Vanderbilt Magazine

Bess Parks continues a teaching legacy

Bess Parks (submitted)

All the people who strongly influenced Bess Parks, PhD’78, were educators.

Parks’ grandmother, Bessie Warren Leach, attended art school with famous American artist Georgia O’Keeffe and was one of the first female students at the University of Alabama. Later, she was a special counselor to the dean of women there. Parks’ mother, Allie Hayden, who taught in a three-room schoolhouse before her marriage, went back to college at the age of 54 to finish her bachelor’s degree. She taught fourth grade through her mid-60s. With role models like these, Parks was destined for a career in education.

“I was used to working with my little brothers and sister. I was the eldest daughter and in charge of the house and the little people,” Parks says, laughing. “I had plenty of practice.”

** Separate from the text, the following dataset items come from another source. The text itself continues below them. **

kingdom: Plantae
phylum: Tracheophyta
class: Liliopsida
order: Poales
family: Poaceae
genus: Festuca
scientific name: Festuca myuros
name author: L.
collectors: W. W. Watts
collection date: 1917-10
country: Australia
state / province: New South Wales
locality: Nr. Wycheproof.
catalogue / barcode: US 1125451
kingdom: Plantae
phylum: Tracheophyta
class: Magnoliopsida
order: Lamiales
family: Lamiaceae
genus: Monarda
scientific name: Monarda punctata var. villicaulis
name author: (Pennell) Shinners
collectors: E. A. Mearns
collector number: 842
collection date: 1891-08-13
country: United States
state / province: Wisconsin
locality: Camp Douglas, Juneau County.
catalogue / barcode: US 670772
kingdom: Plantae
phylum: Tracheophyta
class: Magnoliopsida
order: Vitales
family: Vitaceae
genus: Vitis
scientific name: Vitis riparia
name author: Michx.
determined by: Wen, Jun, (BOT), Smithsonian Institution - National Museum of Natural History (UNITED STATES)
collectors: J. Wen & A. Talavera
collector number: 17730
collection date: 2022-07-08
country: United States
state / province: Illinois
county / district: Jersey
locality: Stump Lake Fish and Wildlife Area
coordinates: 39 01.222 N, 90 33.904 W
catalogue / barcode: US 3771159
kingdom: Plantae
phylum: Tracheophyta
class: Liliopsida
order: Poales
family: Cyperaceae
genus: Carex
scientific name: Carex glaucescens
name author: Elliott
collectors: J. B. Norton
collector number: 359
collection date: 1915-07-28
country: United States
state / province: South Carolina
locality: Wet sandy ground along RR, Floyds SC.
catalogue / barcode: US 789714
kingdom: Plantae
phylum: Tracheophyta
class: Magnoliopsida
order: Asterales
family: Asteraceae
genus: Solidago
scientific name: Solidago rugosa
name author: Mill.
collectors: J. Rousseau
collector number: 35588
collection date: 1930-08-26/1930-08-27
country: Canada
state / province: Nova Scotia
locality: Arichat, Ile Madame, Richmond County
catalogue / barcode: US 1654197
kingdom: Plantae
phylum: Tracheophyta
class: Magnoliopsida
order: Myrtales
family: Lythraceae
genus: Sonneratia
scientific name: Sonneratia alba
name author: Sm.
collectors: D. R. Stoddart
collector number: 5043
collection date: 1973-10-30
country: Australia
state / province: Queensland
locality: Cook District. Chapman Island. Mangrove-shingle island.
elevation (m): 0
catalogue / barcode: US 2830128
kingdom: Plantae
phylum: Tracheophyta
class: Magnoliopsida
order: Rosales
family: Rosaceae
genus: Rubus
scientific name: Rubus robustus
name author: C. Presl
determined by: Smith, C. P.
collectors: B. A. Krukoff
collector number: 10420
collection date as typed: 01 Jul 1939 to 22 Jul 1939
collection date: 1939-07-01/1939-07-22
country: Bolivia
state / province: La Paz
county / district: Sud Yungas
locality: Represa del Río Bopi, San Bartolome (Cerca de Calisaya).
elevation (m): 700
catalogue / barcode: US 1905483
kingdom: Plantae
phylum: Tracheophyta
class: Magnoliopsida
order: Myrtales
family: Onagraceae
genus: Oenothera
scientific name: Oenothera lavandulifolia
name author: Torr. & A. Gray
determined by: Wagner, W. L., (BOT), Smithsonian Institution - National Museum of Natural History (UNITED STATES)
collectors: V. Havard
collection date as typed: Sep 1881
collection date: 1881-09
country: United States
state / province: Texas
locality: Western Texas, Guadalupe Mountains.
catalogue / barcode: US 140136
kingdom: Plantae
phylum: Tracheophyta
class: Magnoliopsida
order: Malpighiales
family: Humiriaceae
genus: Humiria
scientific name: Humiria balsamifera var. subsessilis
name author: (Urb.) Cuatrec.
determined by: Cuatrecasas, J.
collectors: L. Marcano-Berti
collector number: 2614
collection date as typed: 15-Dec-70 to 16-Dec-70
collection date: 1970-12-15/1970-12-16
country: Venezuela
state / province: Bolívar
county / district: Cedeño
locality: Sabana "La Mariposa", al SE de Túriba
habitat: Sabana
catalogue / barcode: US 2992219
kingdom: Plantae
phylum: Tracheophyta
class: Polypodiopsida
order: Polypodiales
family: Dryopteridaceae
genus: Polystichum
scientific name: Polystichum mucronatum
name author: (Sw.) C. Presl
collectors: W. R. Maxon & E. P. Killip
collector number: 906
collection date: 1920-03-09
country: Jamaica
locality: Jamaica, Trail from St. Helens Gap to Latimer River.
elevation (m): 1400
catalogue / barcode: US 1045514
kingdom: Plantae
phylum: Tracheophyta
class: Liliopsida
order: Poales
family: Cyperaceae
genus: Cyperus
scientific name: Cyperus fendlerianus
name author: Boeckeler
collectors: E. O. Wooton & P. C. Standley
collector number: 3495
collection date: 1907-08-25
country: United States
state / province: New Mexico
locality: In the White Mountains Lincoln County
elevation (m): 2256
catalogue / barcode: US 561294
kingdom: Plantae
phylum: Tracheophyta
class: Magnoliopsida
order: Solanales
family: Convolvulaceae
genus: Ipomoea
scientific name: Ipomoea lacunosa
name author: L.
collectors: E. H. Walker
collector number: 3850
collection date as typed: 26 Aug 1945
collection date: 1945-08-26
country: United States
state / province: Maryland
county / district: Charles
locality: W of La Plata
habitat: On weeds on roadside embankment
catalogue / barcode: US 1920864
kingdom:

After one of her education professors at Jacksonville State urged her to apply for a scholarship to the University of Alabama master’s program in special education, Parks found her calling. She was teaching in the learning disabilities program at Athens State College when the opportunity to attend Peabody College for her doctorate became a reality, with the encouragement of her husband, Harold—also a Peabody alumnus.

“Other schools had early childhood education, but I wanted to combine early childhood and special education. That’s what sent me to Peabody. And, of course, it had such a good reputation,” she adds.

Now retired, Parks is a master gardener with more than 7,000 hours of volunteering. To continue the legacy in education to which she owes her own career, she wants to give back to those who need help paying for higher education. Through the establishment of two charitable remainder unitrusts and a retirement plan beneficiary designation, she’s found a way to do that. All three gifts will be used to endow a scholarship in elementary education—the Allie Hayden Scholarship—in memory of her mother.

“Education was very important to her,” Parks says, “and I want her remembered for going back to school at the age of 54 to get her bachelor’s. She used to stress that everyone should be able to make a living, and she believed that higher education was the key.

“I feel as strongly about education as she did,” Parks continues, “and I’m so impressed that [through Opportunity Vanderbilt] you can graduate from Vanderbilt without debt.”